Install
To install or reinstall the new FIONA node:
-
If node is in the cluster already, first make sure the node is not a part of ceph or is a gateway (metallb, ingress, etc). Ceph nodes can only be taken out one at a time, allowing time to recover after being brought back.
-
Find the network settings: IP, subnet, gateway, DNS (if not google/cloudflare)
-
Note the current disks setup - whether the node has similar OS drives for md RAID
-
Drain the node
-
Login to the node's IPMI screen
-
Attach the ubuntu 20.04 image via the virtual media
-
Reboot the node
-
Trigger the boot menu (usually F10), choose to boot from virtual media
-
Start the install with media check off
-
Agree to everything it asks
-
Set up the network:
-
DNS can be 1.1.1.1,8.8.8.8
-
Disable unused networks
-
Can use the subnet calculator to figure out the subnet
-
-
For disk: if node has OS drive mirror, use custom layout:
-
Delete all existing md arrays
-
Click the drives you're going to use, choose reformat
-
Add unformatted GPT partitions to the drives
-
Create md array with those partitions
-
For 2nd disk choose "Add as another boot device"
-
Create
ext4
GPT partition on created MD array -
Proceed with installation
-
-
For username choose
nautilus
-
Choose to install SSH server, optionally import key from github
-
Don't install any additional packages
-
In the end disconnect media, reboot
-
After the node boots, make the
nautilus
user sudoer with NOPASSWD:-
sudo visudo
,%sudo ALL=(ALL:ALL) NOPASSWD:ALL
-
Add
mtu: 9000
to/etc/netplan/00-installer-config.yaml
, execnetplan apply
. Themtu
is under the ethernets device.
-
-
Make changes in ansible inventory file:
-
Remove
runtime: docker
(containerd is default) -
Add:
ansible_user: nautilus ansible_become: true
-
Add up
lv_devices
andcontainers_lv_size
if needed
-
-
If the node was previously installed with centos, delete the k8s VG:
vgremove k8s
, yes to all -
Generate a
join_token
by logging into the controller and running:$ kubeadm token create
-
Run the ansible playbook according to docs:
ansible-playbook setup.yml -l <node> -e join_token=...

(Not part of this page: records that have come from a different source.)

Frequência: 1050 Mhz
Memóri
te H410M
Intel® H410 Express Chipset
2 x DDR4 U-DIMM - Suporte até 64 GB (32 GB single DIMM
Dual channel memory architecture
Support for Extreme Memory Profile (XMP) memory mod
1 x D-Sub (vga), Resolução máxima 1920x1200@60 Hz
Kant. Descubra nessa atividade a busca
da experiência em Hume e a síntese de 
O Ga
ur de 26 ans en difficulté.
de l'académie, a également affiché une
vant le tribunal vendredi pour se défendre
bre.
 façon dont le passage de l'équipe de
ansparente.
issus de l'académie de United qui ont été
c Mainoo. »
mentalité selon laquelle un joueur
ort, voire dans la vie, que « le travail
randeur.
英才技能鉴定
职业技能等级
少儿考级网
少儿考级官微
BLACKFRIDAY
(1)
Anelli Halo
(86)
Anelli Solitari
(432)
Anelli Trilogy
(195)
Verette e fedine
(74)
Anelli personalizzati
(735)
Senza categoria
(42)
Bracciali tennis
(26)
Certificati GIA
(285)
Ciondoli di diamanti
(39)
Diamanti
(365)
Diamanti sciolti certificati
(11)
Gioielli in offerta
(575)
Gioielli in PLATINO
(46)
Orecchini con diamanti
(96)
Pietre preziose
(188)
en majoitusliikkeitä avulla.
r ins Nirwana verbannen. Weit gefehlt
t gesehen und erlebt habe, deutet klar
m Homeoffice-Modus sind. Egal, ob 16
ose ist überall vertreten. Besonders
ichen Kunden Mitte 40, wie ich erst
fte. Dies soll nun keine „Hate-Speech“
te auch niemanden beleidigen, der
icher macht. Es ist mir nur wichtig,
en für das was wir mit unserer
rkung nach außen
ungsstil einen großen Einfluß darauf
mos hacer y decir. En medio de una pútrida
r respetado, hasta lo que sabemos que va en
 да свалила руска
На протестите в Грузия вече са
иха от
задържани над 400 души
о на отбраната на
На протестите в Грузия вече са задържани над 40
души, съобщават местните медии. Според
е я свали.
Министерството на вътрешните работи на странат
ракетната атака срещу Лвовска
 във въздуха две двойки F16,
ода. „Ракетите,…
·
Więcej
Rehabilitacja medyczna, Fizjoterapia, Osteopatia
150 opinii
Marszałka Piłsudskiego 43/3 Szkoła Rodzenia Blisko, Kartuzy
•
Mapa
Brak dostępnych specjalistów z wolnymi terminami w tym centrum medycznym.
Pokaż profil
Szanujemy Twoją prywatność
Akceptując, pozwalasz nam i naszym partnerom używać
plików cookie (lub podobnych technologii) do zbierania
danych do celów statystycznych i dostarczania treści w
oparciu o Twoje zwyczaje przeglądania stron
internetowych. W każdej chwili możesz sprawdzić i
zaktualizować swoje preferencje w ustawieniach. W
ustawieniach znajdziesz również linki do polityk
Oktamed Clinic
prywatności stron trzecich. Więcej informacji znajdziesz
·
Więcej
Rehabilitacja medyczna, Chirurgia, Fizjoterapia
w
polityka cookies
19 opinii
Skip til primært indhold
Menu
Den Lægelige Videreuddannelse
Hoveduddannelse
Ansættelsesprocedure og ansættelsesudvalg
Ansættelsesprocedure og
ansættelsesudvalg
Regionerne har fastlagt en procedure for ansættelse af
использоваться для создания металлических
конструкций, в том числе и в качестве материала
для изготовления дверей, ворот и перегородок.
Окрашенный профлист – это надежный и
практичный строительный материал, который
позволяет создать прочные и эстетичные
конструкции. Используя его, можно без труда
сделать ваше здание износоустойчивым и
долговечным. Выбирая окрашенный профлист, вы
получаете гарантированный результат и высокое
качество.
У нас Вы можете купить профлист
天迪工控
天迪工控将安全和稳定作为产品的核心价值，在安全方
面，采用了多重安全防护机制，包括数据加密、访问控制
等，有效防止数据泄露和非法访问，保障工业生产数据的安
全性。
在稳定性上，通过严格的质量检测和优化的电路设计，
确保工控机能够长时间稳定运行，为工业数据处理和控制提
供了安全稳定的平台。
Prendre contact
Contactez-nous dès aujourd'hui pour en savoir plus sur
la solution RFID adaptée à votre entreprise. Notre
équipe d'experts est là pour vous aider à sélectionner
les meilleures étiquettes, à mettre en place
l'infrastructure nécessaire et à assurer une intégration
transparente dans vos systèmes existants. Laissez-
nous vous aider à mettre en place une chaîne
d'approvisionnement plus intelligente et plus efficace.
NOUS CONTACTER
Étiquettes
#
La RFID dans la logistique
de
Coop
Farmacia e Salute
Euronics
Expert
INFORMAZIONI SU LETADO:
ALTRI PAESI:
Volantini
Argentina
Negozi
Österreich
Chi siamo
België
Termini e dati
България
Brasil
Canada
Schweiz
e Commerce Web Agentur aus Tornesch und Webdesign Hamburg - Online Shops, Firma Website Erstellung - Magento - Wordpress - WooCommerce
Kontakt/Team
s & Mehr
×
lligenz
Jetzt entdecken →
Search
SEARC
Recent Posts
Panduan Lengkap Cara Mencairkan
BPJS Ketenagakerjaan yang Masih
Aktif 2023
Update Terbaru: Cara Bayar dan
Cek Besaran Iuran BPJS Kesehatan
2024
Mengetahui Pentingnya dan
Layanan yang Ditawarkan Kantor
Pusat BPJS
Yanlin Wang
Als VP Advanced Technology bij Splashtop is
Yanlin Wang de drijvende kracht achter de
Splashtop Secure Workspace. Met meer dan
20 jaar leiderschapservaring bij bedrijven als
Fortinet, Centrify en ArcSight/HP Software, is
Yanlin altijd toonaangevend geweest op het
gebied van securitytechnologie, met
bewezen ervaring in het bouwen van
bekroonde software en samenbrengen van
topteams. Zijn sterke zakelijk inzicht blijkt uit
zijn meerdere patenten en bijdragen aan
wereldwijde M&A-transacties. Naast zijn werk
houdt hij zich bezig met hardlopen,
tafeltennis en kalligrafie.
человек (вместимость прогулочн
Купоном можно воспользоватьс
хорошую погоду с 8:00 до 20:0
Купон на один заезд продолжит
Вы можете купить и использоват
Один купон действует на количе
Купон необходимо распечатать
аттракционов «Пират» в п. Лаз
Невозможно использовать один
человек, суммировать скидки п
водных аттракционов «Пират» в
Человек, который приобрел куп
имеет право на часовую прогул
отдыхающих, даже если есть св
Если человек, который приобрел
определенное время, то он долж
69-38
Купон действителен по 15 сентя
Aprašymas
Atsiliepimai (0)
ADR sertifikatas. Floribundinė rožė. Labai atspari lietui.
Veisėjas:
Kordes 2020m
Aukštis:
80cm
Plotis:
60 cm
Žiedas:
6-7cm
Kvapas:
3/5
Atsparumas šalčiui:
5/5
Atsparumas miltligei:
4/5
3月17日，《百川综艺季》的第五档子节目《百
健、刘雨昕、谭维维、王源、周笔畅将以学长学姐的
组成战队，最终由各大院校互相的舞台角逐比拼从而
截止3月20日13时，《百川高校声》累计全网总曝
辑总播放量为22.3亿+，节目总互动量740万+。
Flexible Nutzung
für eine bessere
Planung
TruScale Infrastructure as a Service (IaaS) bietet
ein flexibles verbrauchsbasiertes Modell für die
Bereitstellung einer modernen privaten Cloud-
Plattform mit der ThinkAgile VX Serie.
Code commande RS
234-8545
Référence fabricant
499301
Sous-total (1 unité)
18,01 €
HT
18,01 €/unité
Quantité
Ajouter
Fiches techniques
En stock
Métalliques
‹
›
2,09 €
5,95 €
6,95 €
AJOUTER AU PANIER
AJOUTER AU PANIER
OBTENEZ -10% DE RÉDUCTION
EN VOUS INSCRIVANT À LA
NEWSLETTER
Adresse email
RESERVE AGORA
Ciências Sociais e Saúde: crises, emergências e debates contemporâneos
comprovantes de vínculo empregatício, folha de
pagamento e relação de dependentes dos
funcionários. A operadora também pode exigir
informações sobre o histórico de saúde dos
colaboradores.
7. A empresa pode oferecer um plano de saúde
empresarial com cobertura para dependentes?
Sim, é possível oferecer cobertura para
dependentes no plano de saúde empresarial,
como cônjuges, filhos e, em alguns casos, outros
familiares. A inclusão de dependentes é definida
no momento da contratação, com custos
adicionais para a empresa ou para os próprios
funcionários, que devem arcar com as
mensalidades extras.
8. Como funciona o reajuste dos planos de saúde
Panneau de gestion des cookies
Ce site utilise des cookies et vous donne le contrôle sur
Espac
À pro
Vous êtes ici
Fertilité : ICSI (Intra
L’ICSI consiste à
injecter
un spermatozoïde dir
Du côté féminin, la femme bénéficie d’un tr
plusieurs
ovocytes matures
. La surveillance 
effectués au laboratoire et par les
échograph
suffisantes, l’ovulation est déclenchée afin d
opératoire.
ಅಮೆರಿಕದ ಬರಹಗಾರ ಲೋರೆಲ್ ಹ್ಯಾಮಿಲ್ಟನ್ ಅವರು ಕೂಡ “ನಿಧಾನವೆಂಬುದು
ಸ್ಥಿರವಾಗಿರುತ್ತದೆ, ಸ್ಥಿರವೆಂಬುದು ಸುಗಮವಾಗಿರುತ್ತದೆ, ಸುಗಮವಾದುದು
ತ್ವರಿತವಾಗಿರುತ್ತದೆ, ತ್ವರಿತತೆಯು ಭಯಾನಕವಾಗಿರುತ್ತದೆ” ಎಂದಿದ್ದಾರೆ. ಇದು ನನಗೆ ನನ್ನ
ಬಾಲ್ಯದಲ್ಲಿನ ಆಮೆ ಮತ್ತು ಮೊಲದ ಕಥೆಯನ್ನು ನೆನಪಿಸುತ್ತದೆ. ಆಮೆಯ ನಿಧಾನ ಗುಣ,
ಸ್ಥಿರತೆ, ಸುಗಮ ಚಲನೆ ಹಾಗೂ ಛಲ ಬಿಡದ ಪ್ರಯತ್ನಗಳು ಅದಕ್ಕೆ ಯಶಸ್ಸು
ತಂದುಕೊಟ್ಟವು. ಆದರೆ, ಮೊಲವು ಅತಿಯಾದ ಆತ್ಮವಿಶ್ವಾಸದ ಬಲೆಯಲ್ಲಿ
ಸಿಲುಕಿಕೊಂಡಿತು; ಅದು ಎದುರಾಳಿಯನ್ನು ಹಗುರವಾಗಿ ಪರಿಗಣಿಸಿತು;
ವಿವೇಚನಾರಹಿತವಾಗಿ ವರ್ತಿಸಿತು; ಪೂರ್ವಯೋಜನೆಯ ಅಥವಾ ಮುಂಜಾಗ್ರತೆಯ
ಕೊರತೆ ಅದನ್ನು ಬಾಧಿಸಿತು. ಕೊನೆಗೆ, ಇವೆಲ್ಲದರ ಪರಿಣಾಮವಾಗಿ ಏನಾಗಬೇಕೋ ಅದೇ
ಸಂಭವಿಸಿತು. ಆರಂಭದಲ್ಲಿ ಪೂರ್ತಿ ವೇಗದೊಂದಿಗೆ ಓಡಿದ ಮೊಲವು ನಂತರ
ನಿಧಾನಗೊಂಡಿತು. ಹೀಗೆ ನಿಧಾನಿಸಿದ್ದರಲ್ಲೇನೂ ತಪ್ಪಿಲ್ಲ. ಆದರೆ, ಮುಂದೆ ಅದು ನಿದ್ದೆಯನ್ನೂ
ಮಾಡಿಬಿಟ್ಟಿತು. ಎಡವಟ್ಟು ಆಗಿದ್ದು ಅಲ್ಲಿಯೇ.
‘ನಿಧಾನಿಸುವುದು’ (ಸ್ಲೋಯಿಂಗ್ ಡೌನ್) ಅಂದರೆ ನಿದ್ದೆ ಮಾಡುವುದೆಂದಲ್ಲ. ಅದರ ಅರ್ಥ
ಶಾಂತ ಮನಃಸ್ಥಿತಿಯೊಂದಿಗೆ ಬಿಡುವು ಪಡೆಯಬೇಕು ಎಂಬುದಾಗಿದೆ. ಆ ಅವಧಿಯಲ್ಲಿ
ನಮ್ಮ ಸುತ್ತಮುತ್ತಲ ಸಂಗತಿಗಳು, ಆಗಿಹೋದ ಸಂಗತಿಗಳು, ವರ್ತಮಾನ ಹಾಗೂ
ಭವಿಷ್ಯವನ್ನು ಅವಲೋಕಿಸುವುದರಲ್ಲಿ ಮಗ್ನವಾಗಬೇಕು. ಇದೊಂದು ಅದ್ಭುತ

Labels done by cluster admins:
Check that proper labels were added by ansible:
Add the following labels:
nautilus.io/network: "10000"
- network speed (10000/40000/100000) (needed for perfsonar maddash)
netbox.io/site: UNL
- SLUG for netbox site (should exist)
topology.kubernetes.io/region: us-central
- region (us-west, us-east, etc)
topology.kubernetes.io/zone: unl
- zone
If new zone was added, add it to clockwork topology in clockwork/ttcs-mesh-config
config map, and restart the clockwork controller pod. Make sure the new zone appeared in clockwork. If it did not, the node pod might need to be restarted.
Both netbox/netbox-agent-*
and clockwork/ttcs-agent-mod-*
pods are using the node topology labels on start and are NOT watching the changes. If labels were changed or added, these pods need restart to work properly.